[Reading text — start]

In one embodiment, a non-transitory computer-readable medium storing computer-executable instructions for generating an enhanced FoV for an AGV is disclosed. In one example, the stored instructions, when executed by a processor, may cause the processor to perform operations including determining a set of regions of interest at a current location of an AGV, along a global path of the AGV. For each of the set of regions of interest, the operations may further include receiving, for a region of interest, visual data from one or more sensor clusters located externally with respect to the AGV and at different positions. Each of the one or more sensor clusters includes two or more vision sensors at co-located frame position. For each of the set of regions of interest, the operations may further include for each of the one or more sensor clusters, generating, for a sensor cluster, perception data for the region of interest by correlating the visual data from the two or more vision sensors in the sensor cluster. The perception data corresponds to one or more entities within the region of interest. For each of the set of regions of interest, the operations may further include combining the one or more entities within the region of interest based on the perception data from the one or more sensor clusters to generate the enhanced FoV.

It is to be understood that both the foregoing general description and the following detailed description are exemplary and explanatory only and are not restrictive of the invention, as claimed.

BRIEF DESCRIPTION OF THE DRAWINGS

The accompanying drawings, which are incorporated in and constitute a part of this disclosure, illustrate exemplary embodiments and, together with the description, serve to explain the disclosed principles.

FIG. 1 is a block diagram of an exemplary system for generating an enhanced field of view (FoV) for an Autonomous Ground Vehicle (AGV), in accordance with some embodiments of the present disclosure.

FIG. 2 is a functional block diagram of an enhanced FoV generation device implemented by the exemplary system of FIG. 1, in accordance with some embodiments of the present disclosure.

FIG. 3 illustrates a flow diagram of an exemplary process for generating an enhanced FoV for an AGV, in accordance with some embodiments of the present disclosure.

FIG. 4 is a flow diagram of a detailed exemplary process for generating an enhanced FoV for an AGV, in accordance with some embodiments of the present disclosure.

FIGS. 5A and 5B illustrate identification of one or more entities corresponding to each of a set of regions of interest in on-road visual data, in accordance with some embodiments of the present disclosure.

FIGS. 6A and 6B illustrate identification of one or more entities corresponding to each of a set of regions of interest in road-side visual data, in accordance with some embodiments of the present disclosure.

FIG. 7 illustrates generation of a local path by combining on-road visual data received from two or more vision sensors corresponding to each of one or more sensor clusters, in accordance with some embodiments of the present disclosure.

FIG. 8 illustrates localization of the AGV by combining the road-side visual data received from two or more vision sensors corresponding to each of one or more sensor clusters, in accordance with some embodiments of the present disclosure.

DETAILED DESCRIPTION

Exemplary embodiments are described with reference to the accompanying drawings. Wherever convenient, the same reference numbers are used throughout the drawings to refer to the same or like parts. While examples and features of disclosed principles are described herein, modifications, adaptations, and other implementations are possible without departing from the spirit and scope of the disclosed embodiments. It is intended that the following detailed description be considered as exemplary only, with the true scope and spirit being indicated by the following claims.

[Reading text — finish]

Required work:
(a) Using the AGV field-of-view text, decide whether each statement agrees with it: (i) each sensor cluster contains two or more vision sensors at a co-located frame position; (ii) the sensor clusters are mounted on the AGV; (iii) FIG. 8 shows a local path being generated from on-road visual data. Answer yes or no for each, quoting the exact words of the text that decide it.
(b) Extend the AGV field-of-view text with one paragraph that follows on from its final sentence.

[Data supplied — start]

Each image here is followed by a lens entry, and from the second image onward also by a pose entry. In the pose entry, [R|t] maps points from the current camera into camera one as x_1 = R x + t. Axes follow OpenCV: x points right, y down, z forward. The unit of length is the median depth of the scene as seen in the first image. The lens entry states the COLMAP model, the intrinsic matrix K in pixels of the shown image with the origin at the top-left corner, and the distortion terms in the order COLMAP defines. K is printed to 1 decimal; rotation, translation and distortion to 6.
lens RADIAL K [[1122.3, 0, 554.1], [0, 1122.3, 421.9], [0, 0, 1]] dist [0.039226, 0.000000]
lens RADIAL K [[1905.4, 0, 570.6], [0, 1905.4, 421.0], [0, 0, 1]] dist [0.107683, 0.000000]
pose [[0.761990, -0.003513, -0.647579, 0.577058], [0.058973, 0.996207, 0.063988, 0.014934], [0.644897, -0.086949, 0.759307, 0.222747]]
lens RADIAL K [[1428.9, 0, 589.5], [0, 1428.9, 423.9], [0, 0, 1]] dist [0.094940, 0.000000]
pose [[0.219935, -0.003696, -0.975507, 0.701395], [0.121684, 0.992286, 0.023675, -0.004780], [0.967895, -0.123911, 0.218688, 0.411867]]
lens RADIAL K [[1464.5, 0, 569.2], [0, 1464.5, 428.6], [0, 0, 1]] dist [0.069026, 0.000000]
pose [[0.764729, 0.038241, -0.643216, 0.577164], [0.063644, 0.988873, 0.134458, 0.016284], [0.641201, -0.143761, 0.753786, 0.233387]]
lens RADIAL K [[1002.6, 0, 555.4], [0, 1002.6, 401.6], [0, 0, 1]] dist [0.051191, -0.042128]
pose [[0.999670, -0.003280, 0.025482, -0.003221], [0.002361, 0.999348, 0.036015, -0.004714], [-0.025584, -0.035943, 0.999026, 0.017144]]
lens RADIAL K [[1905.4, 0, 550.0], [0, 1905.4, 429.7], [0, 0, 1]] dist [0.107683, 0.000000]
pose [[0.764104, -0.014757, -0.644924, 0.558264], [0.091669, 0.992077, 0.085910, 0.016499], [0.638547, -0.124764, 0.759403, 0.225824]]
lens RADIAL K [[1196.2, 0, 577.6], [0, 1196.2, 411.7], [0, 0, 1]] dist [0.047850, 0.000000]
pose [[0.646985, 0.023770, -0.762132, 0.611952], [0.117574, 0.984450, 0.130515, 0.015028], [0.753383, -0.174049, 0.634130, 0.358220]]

[Data supplied — finish]

Responses for each task:
(a)
(i) Yes: "Each of the one or more sensor clusters includes two or more vision sensors at co-located frame position."
(ii) No: "one or more sensor clusters located externally with respect to the AGV and at different positions"
(iii) No: "FIG. 8 illustrates localization of the AGV by combining the road-side visual data received from two or more vision sensors corresponding to each of one or more sensor clusters"

(b)
Referring now to FIG. 1, an exemplary system 100 for generating an enhanced field of view (FoV) for an Autonomous Ground Vehicle (AGV) 105 is illustrated, in accordance with some embodiments of the present disclosure. In particular, the system 100 may include an enhanced FoV generation device 101 that may generate the enhanced FoV for the AGV 105, in accordance with some embodiments of the present disclosure. The enhanced FoV generation device 101 may generate the enhanced FoV for the AGV 105 using visual data from one or more sensor clusters located externally with respect to the AGV 105 and at different positions. It should be noted that, in some embodiments, the enhanced FoV generation device 101 may determine a set of regions of interest along a global path of the AGV 105 to generate the enhanced FoV. The enhanced FoV generation device 101 may take the form of any computing device including, but not limited to, a server, a desktop, a laptop, a notebook, a netbook, a tablet, a smartphone, and a mobile phone.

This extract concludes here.